COP21: The Paris Climate Summit

For the first time, this year's UN climate talks have forged a global agreement to curb dangerous carbon emissions and hold global warming below 1.5C.

As Al Gore said in Paris, paraphrasing economist Kenneth Rogoff, "Things take longer than you think they should, but then they happen faster than you thought they could."

On November 29, I joined many of you out on the streets for the People's Climate March, alongside the more than 45,000 Sydneysiders who marched down Macquarie Street. It was an incredible show of support around the world - it lifted my spirits, and those of many others, as we left Australia bound for Paris - and helped set the scene for the subsequent success of the Paris talks.

On Sunday, I was delighted to get the news that nearly 200 countries had signed the genuinely historic agreement to limit greenhouse gas emissions.

My focus in Paris was reporting our practical experience in Sydney, that you can set and deliver on ambitious targets while overseeing a thriving local economy, and advocating for the benefits of action to national leaders.

"It's hard to overestimate the importance of cities in tackling climate change" - former President of Mexico, Felipe Calderon, said at the talks.

I was in Paris for five days and attended nine high profile events and spoke at six of them alongside the Mayors of Paris, London, Rio De Janeiro, New Orleans, Stockholm, Rotterdam, Madrid, Wuhan, Vancouver and many other global cities, Morocco's Minister for Energy, the Governor of California and senior figures from the World Bank, World Economic Fund, the United Nations, 100 Resilient Cities, C40 Cities, the World Green Building Council, and a range of other organisations.
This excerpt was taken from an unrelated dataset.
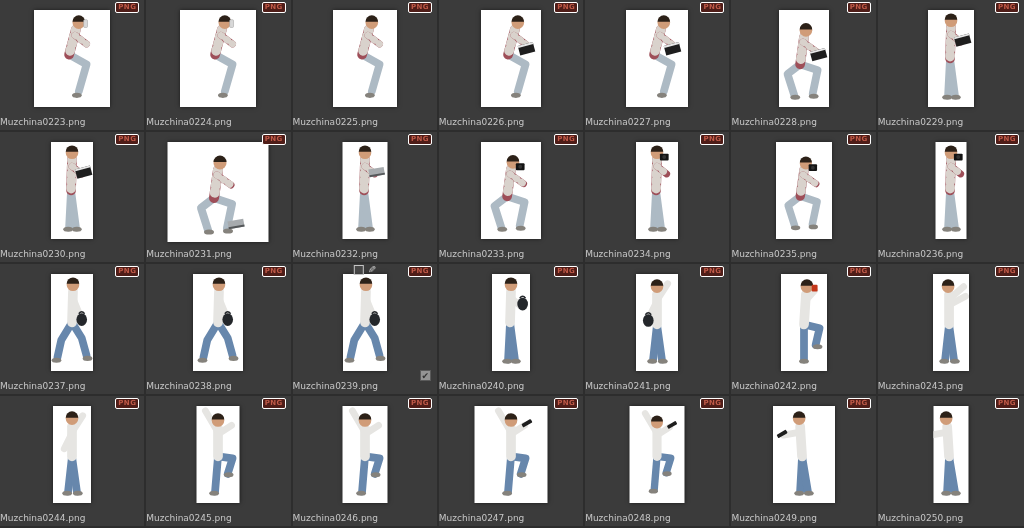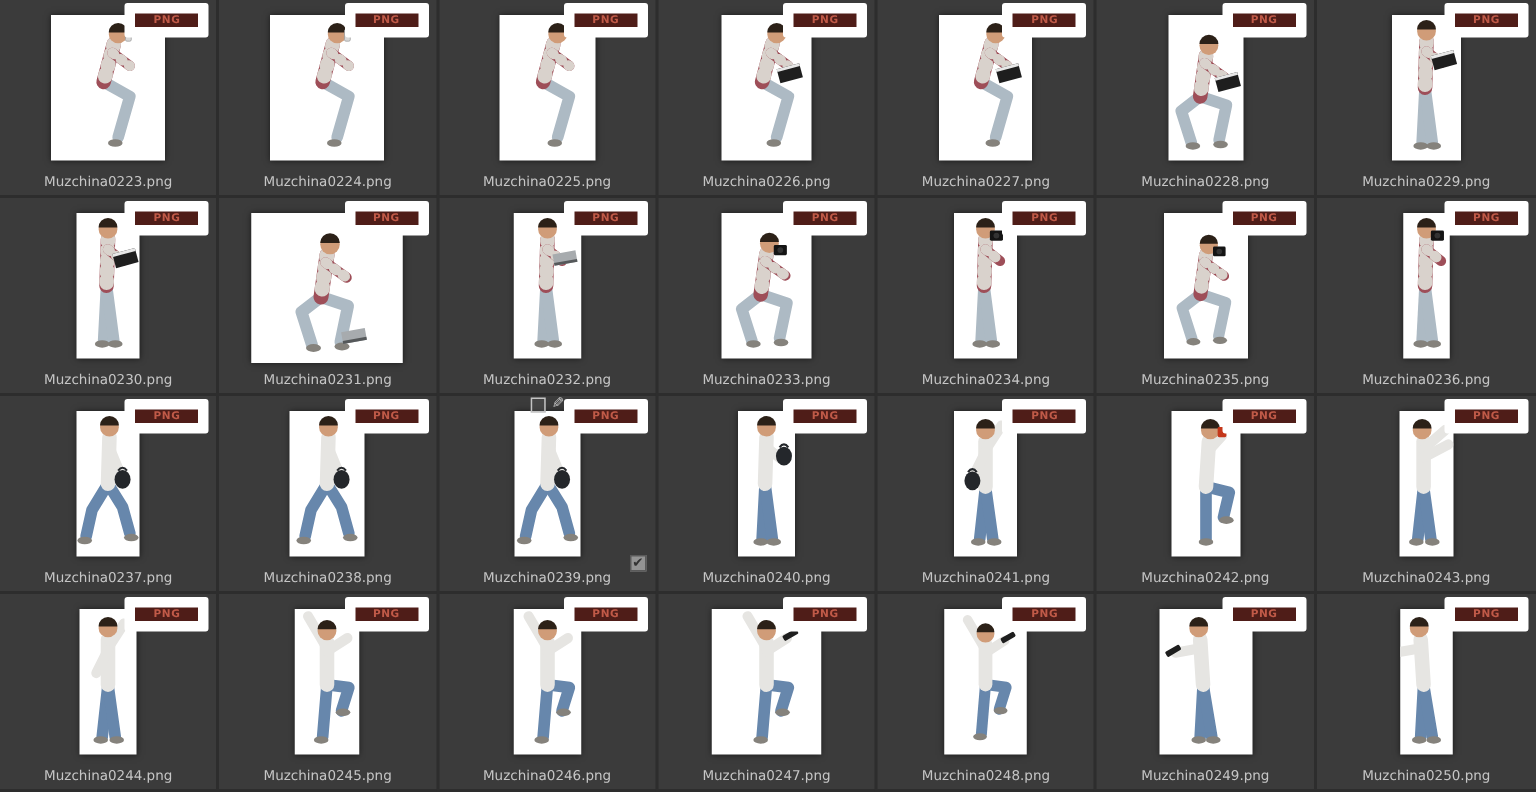"PNG" .badge { border: 7px solid #ffffff -> 1px solid #ffffff; padding: 0 12px -> 0 2px }
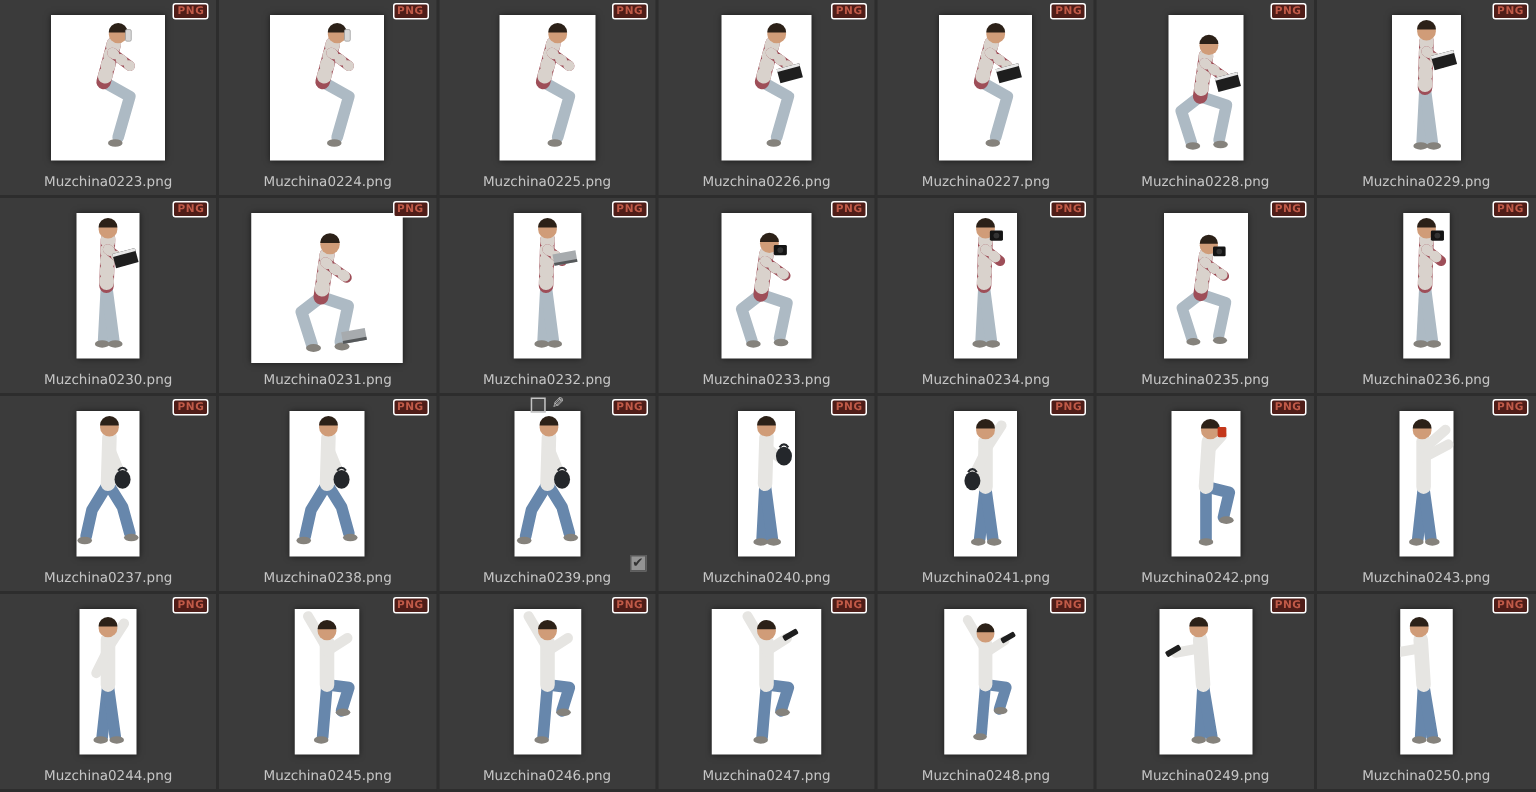"Muzchina0223.png" .filename { text-align: center -> none }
At each event, I reported on the City's climate targets, progress and initiatives - especially our green infrastructure plans. And the response was incredibly positive, with international media particularly interested in our experience.

Analysis of the media coverage found more than 270 items across a range of media outlets, including The Economist, The Australian Financial Review, The Sydney Morning Herald, Bloomberg TV, CNN, SBS World News, Nature, The Huffington Post, Le Monde and Le Figaro, reaching more than one million people.

It was interesting to see the changed context for cities picked up in the media coverage. The Vancouver-based Georgia Straight newspaper wrote, "Now the focus is less on what national governments should strive to achieve and more on what cities and markets are actually doing. These messages were reinforced by a diverse range of people from Sydney mayor Clover Moore to American rap artist Akon, who is working to bring more and better lighting to Africa."

As Herald journalist Peter Hannam reported, I was proud to have a positive story to tell in Paris - that the City's operations are already carbon neutral and deep emissions cuts are underway as we get on with taking action.